Exercise —
Gather every line of the items below that contains the string "wrist", copying each such line in full. Only matches in the same letter case count.
━━━━━ Listed records
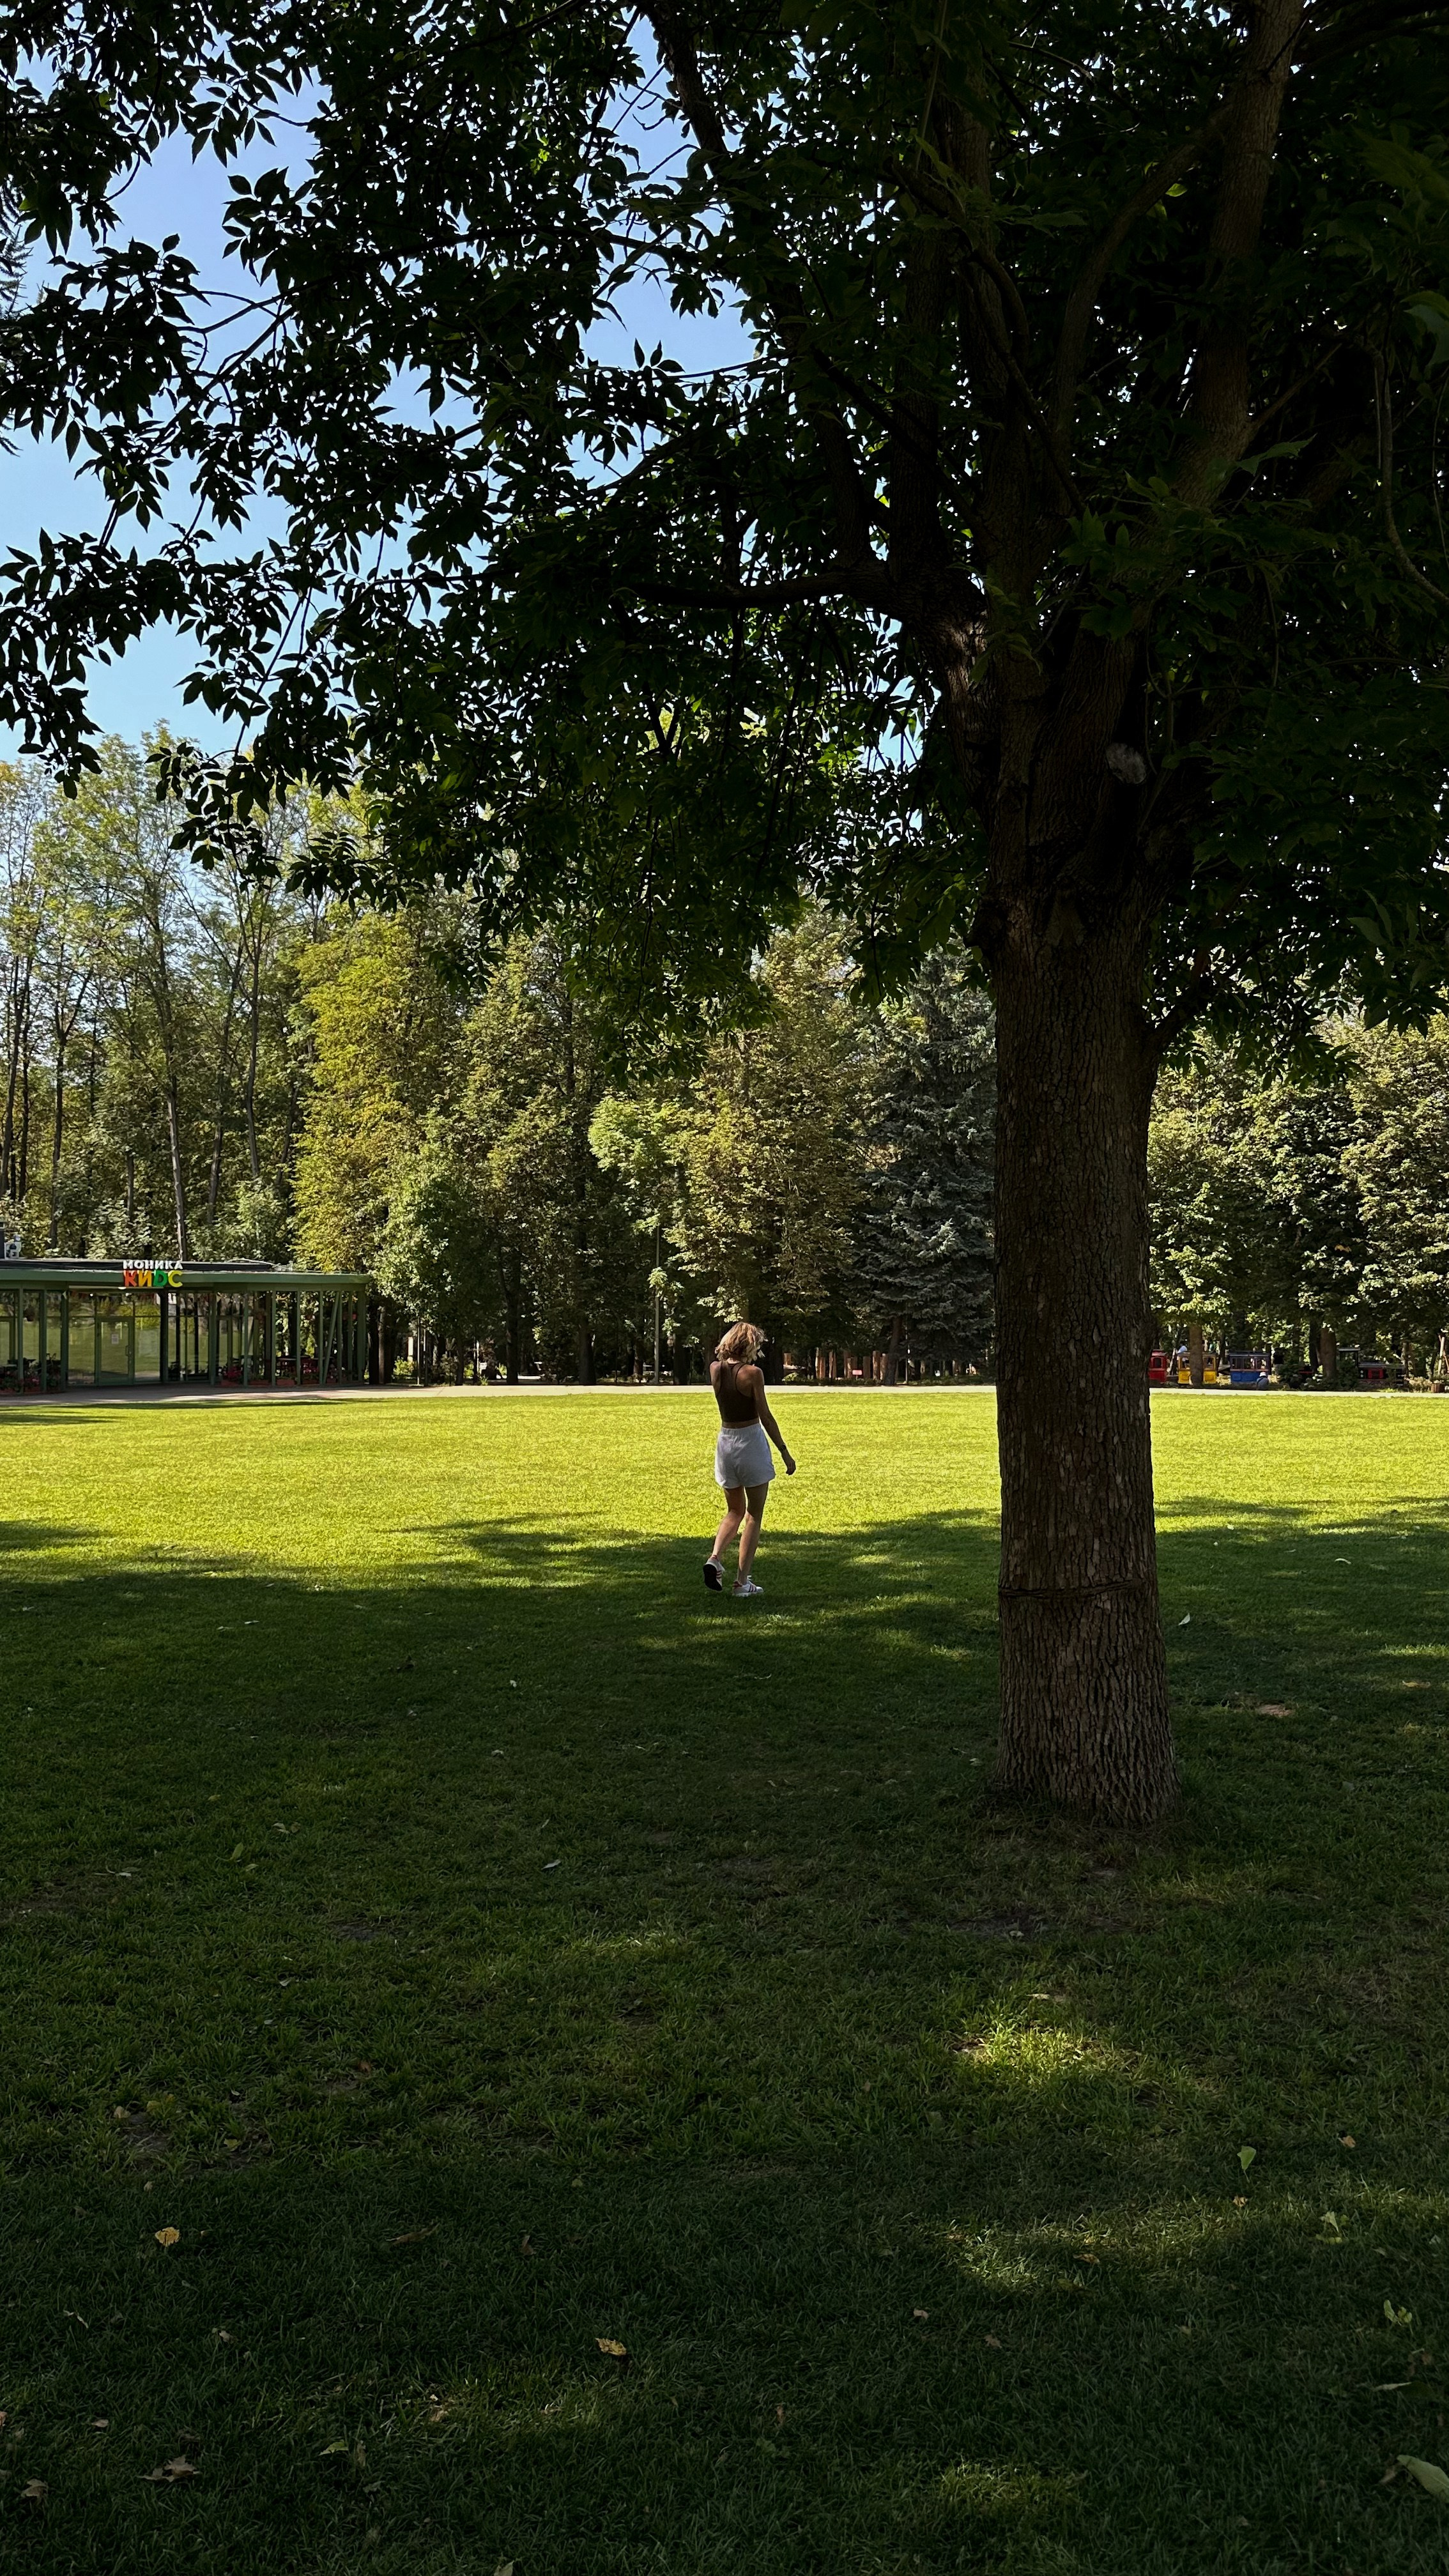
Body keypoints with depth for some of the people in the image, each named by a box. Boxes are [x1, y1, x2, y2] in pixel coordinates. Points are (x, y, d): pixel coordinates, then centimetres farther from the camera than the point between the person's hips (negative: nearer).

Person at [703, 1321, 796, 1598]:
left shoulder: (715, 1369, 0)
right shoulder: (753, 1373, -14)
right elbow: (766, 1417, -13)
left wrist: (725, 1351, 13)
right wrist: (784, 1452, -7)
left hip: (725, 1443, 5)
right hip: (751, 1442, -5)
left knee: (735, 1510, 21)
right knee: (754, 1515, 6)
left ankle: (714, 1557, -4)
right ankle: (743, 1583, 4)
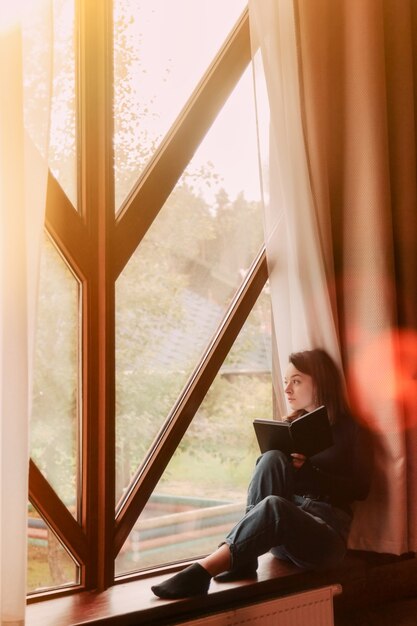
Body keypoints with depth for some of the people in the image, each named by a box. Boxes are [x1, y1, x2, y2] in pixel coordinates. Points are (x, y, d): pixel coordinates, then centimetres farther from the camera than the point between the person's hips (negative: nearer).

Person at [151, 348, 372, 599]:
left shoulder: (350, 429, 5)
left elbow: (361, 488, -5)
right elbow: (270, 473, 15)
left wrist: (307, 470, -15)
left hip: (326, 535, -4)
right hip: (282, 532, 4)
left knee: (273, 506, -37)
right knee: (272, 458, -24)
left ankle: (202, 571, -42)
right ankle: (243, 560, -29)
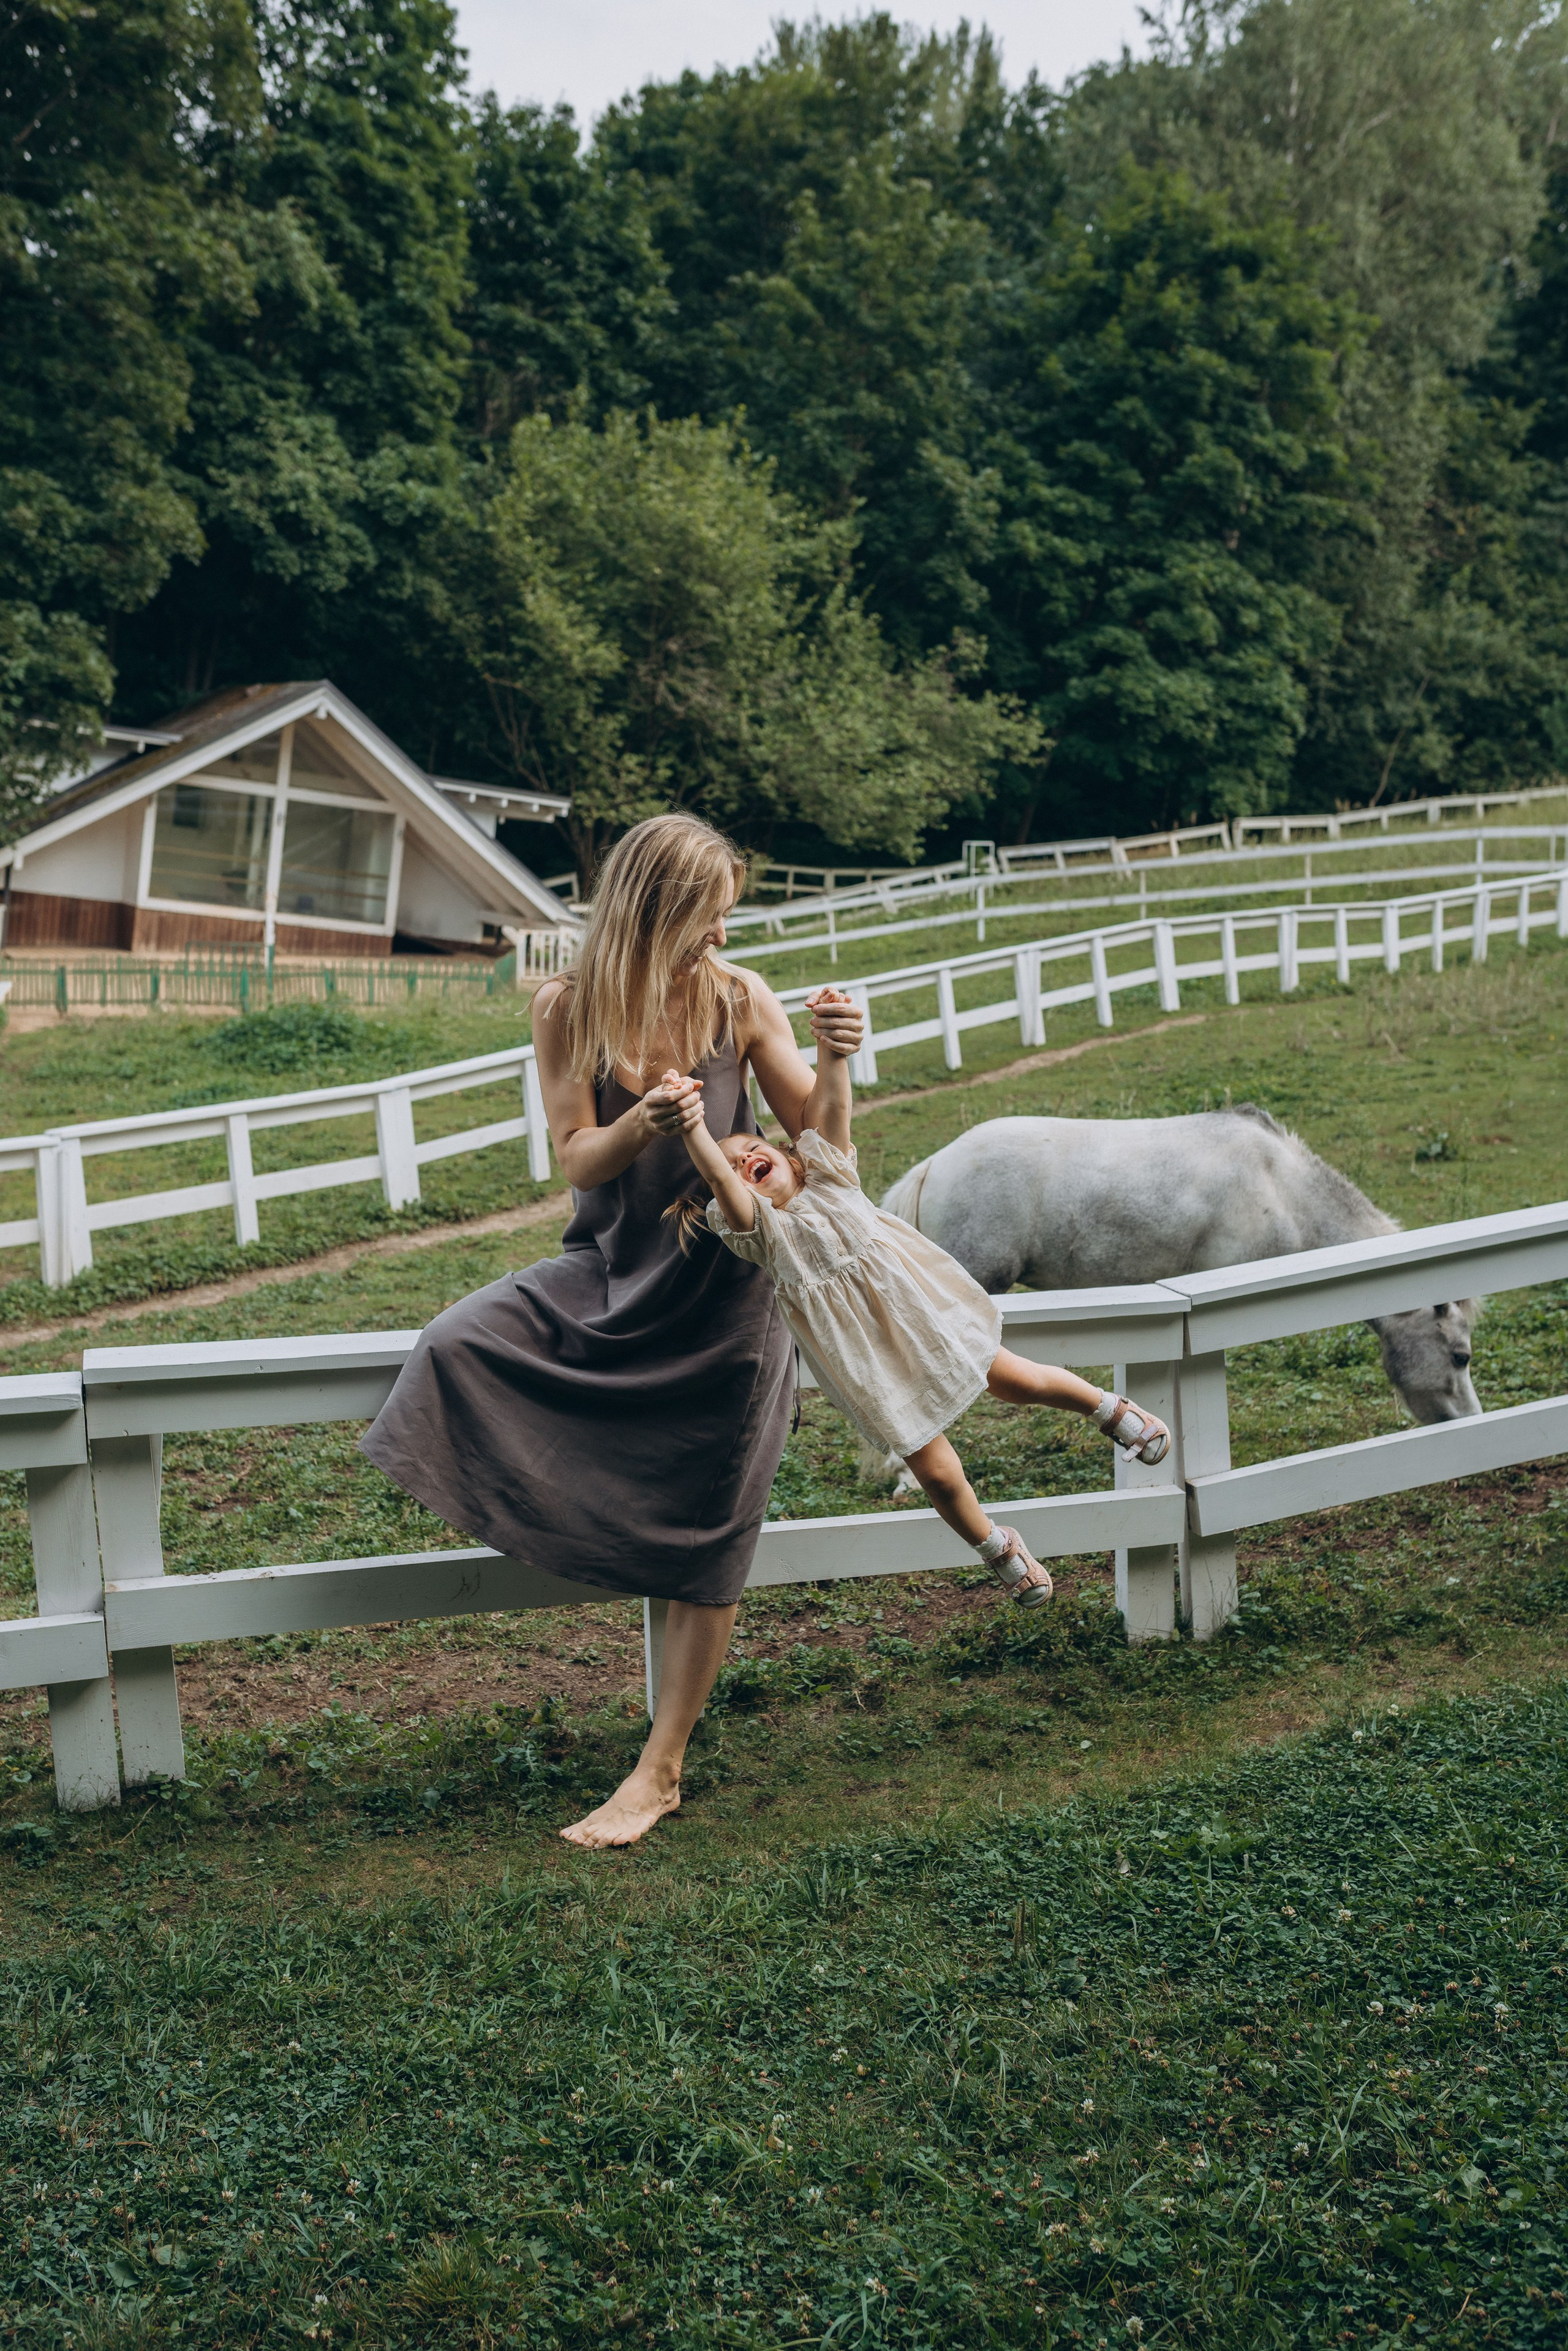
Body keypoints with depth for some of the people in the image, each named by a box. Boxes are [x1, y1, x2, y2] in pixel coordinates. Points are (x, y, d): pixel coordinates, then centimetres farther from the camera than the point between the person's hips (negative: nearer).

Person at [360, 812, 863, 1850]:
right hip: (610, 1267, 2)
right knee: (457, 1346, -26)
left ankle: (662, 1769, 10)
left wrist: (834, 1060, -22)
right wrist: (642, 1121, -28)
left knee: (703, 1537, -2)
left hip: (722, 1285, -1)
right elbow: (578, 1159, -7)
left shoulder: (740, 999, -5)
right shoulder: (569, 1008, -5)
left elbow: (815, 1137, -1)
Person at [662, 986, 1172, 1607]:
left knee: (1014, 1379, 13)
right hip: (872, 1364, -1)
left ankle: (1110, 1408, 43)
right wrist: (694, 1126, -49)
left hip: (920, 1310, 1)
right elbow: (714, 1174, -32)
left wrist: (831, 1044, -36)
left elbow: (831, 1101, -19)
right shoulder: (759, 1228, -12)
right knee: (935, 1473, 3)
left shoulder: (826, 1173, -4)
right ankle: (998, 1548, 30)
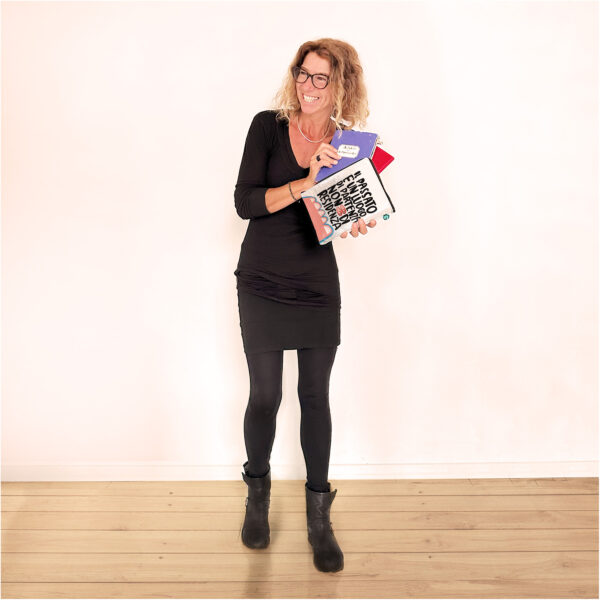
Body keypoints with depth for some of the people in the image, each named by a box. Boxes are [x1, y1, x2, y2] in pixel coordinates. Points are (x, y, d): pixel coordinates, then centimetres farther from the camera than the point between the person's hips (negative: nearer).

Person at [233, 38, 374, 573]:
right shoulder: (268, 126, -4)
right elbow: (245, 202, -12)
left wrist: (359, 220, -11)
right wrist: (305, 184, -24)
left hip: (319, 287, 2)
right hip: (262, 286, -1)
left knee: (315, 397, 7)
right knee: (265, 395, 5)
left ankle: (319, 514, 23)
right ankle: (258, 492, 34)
━━━━━━━━━━
Response area —
left wrist: (725, 1351, 13)
right wrist: (784, 1452, -7)
left wrist: (307, 470, -15)
left wrist: (834, 1060, -22)
right wrist: (642, 1121, -28)
right wrist: (694, 1126, -49)
left wrist: (831, 1044, -36)
left wrist: (359, 220, -11)
right wrist: (305, 184, -24)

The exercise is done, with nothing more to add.